Allegory with Boats
Lucien Coutaud
LUCIEN COUTAUD, c1962. GOUACHE ON PAPER.
Dreamlike paintings, exploring the subconscious in beautifully rendered, immaculate detail; Lucien Coutaud had all of the trappings of surrealism and yet never identified with the group. As a young man in 1920s Paris, he found himself at the heart of a the avant-garde, forging friendships with Surrealist founder Andre Breton, fellow artist Paul Klee, Pablo Picasso, and Max Ernst, and writers Paul Eluard and Jean-Paul Satre.
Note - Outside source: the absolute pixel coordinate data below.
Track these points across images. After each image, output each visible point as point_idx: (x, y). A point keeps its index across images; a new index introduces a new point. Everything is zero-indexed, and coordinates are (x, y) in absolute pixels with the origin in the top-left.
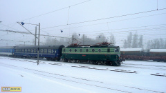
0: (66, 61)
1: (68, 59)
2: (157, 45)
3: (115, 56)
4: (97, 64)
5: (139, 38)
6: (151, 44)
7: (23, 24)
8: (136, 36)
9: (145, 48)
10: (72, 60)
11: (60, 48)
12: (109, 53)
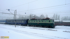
0: (30, 26)
1: (31, 25)
2: (65, 19)
3: (52, 24)
4: (44, 27)
5: (58, 16)
6: (63, 19)
7: (9, 10)
8: (57, 15)
9: (60, 20)
10: (33, 25)
11: (27, 20)
12: (49, 23)
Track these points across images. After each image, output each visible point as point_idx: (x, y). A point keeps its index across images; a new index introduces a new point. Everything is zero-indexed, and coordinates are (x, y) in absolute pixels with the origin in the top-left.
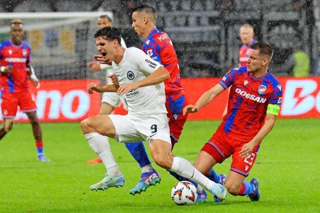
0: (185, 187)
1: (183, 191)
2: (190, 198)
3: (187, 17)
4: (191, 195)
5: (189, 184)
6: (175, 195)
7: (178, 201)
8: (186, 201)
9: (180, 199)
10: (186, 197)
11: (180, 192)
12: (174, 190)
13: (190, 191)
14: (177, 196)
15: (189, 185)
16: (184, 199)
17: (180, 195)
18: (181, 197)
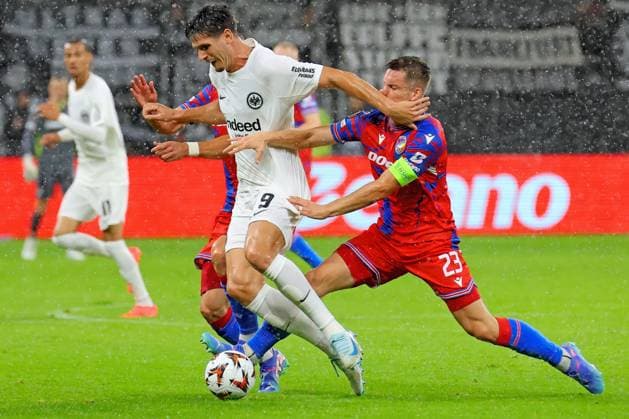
0: (231, 362)
1: (227, 368)
2: (239, 385)
3: (96, 40)
4: (240, 378)
5: (239, 356)
6: (210, 375)
7: (215, 388)
8: (230, 390)
9: (219, 385)
10: (232, 381)
11: (220, 371)
12: (211, 366)
13: (240, 370)
14: (214, 378)
15: (240, 360)
16: (226, 386)
17: (220, 376)
18: (222, 380)
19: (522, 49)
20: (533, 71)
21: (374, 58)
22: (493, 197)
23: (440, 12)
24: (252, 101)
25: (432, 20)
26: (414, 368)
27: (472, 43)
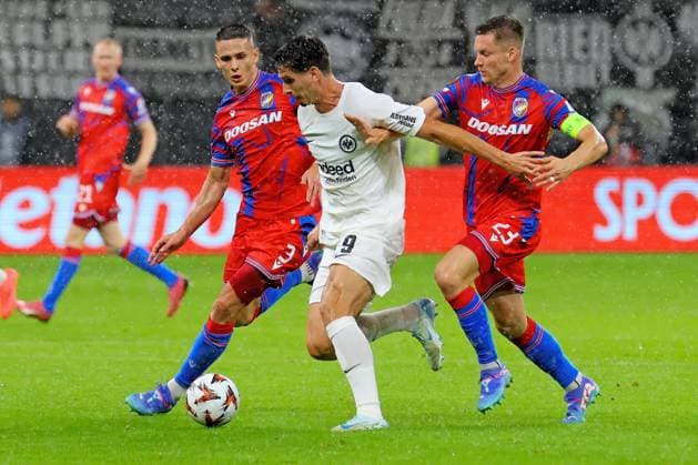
19: (194, 52)
20: (207, 75)
21: (31, 60)
22: (162, 211)
23: (104, 10)
24: (345, 144)
25: (95, 18)
26: (76, 399)
27: (139, 43)
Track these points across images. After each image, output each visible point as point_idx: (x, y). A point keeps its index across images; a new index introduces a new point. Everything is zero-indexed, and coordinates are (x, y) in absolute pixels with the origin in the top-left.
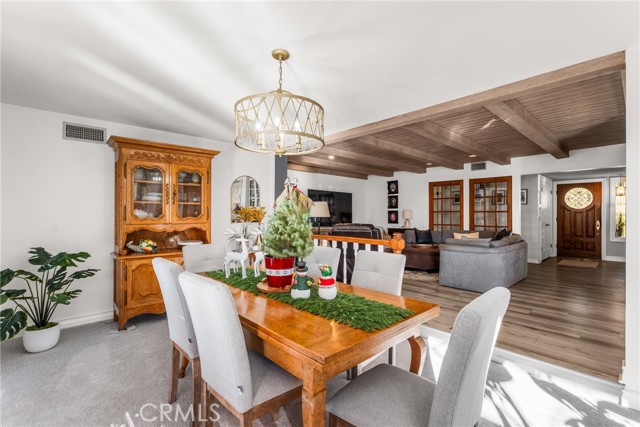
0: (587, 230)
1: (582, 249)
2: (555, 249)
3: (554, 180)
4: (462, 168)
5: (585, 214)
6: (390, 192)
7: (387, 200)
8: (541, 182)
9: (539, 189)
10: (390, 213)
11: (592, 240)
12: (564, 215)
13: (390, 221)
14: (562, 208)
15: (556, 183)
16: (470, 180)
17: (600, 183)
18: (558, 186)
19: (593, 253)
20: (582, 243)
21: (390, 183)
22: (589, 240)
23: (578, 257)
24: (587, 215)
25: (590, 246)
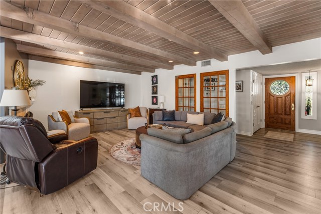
0: (285, 110)
1: (282, 123)
2: (264, 122)
3: (263, 75)
4: (195, 65)
5: (284, 99)
6: (153, 83)
7: (151, 89)
8: (253, 76)
9: (251, 81)
10: (153, 97)
11: (289, 117)
12: (270, 100)
13: (153, 103)
14: (268, 95)
15: (264, 78)
16: (201, 74)
17: (295, 77)
18: (266, 79)
19: (289, 126)
20: (282, 119)
21: (153, 77)
22: (286, 117)
23: (279, 128)
24: (285, 99)
25: (287, 122)
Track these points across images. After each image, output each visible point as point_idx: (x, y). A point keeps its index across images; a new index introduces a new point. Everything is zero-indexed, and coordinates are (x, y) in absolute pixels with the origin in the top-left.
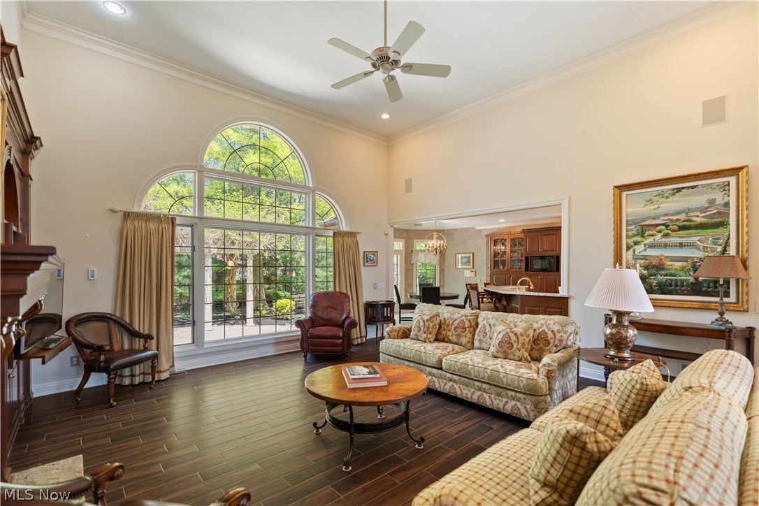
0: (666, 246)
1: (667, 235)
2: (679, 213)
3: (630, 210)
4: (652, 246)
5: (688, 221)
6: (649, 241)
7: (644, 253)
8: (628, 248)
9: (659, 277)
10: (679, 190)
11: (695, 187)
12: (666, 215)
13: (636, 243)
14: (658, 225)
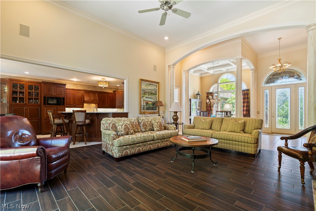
0: (148, 98)
1: (149, 95)
2: (150, 90)
3: (143, 87)
4: (146, 97)
5: (152, 92)
6: (146, 96)
7: (145, 99)
8: (142, 97)
9: (148, 106)
10: (151, 84)
11: (153, 84)
12: (149, 90)
13: (144, 96)
14: (147, 92)
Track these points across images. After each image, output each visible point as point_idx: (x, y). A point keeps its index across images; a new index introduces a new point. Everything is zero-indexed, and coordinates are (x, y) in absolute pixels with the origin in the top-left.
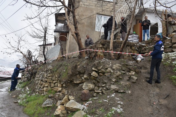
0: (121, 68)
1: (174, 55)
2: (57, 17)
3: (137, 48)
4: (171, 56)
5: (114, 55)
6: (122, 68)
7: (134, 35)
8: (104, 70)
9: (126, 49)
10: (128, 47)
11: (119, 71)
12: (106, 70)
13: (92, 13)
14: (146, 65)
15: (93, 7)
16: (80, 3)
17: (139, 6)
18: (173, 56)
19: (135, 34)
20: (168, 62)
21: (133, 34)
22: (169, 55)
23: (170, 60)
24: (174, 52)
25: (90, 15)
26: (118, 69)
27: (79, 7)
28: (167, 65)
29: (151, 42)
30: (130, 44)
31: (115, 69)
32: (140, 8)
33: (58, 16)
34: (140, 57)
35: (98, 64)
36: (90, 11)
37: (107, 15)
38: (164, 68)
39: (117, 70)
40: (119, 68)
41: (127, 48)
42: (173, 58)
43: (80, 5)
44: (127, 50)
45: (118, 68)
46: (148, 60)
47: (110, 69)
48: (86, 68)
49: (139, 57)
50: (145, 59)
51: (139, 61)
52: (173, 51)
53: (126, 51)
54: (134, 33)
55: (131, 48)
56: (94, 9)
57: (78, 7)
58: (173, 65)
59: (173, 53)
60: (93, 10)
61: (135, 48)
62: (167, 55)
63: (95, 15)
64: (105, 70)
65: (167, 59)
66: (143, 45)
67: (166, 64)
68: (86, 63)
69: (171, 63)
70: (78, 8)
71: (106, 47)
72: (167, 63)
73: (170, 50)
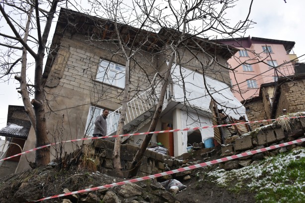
0: (140, 193)
1: (245, 173)
2: (12, 114)
3: (168, 166)
4: (239, 175)
5: (121, 169)
6: (142, 194)
7: (160, 148)
8: (95, 196)
9: (147, 167)
10: (151, 162)
11: (136, 200)
12: (102, 197)
13: (81, 100)
14: (191, 197)
15: (86, 92)
16: (61, 80)
17: (168, 98)
18: (244, 175)
19: (161, 146)
20: (236, 185)
21: (158, 146)
22: (235, 174)
23: (240, 181)
24: (244, 168)
25: (77, 104)
26: (134, 196)
27: (58, 87)
28: (238, 192)
29: (194, 156)
30: (155, 156)
31: (127, 195)
32: (170, 101)
33: (13, 111)
34: (177, 184)
35: (82, 181)
36: (79, 98)
37: (110, 108)
38: (233, 198)
39: (130, 197)
40: (135, 192)
41: (149, 164)
42: (245, 177)
43: (61, 84)
44: (149, 169)
45: (133, 192)
46: (194, 187)
47: (113, 194)
48: (46, 188)
49: (175, 184)
50: (185, 187)
51: (176, 192)
52: (241, 167)
53: (147, 169)
54: (160, 144)
55: (157, 165)
56: (86, 94)
57: (55, 87)
58: (252, 190)
59: (241, 169)
60: (85, 97)
61: (165, 166)
62: (231, 174)
63: (86, 106)
64: (99, 196)
65: (233, 181)
66: (180, 161)
67: (234, 191)
68: (46, 176)
69: (243, 186)
70: (54, 89)
71: (104, 156)
72: (236, 187)
73: (235, 165)
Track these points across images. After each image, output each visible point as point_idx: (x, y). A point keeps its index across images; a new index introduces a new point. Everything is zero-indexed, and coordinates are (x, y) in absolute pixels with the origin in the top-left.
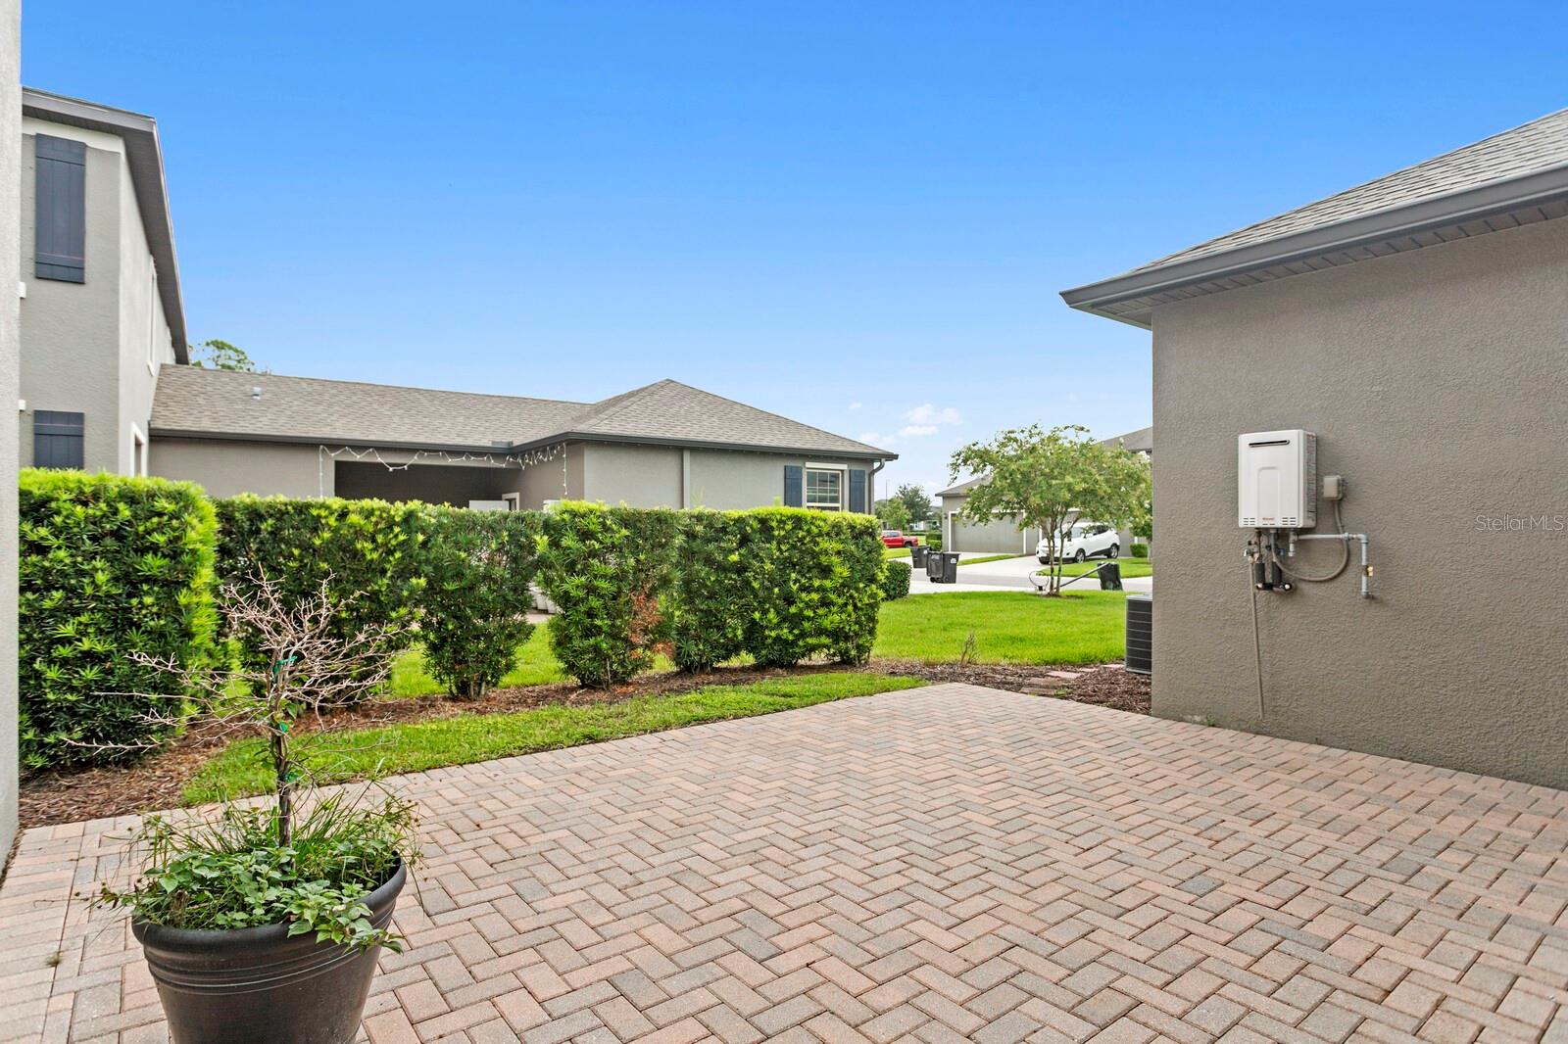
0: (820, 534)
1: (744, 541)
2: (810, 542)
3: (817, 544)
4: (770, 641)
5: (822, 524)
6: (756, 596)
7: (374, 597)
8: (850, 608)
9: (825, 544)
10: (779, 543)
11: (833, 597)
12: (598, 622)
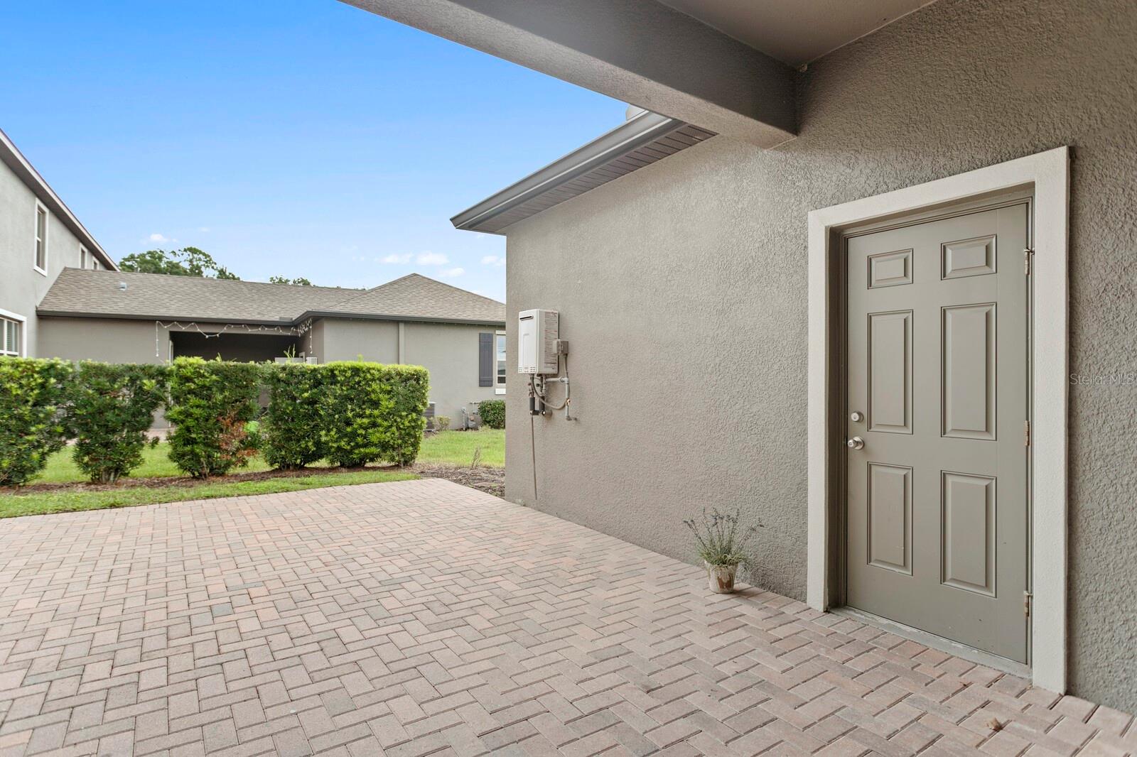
0: (373, 380)
1: (318, 383)
2: (365, 384)
3: (370, 386)
4: (333, 450)
5: (376, 373)
6: (322, 420)
7: (20, 418)
8: (394, 429)
9: (375, 386)
10: (342, 385)
11: (379, 421)
12: (193, 436)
Were it not for his constant refusal of the label, anyone would be forgiven for thinking that Coutaud was as much as surrealist as Dali or Magritte. Instead, he called his style ‘Eroticomagie’, translating simply as Erotic Magic. This is a fitting description, for in almost all of his paintings there exists an underlying sensuality. Dreamlike, fairy-tale lands and impossible worlds have this strange duality when pictured with Coutaud’s brush - a sombreness pervades atop a sexually charged energy. Inspired, perhaps, by the fledgling psychoanalytical movement, his paintings seem to marry the two human drives of sex and death in soft blues and beautiful greys.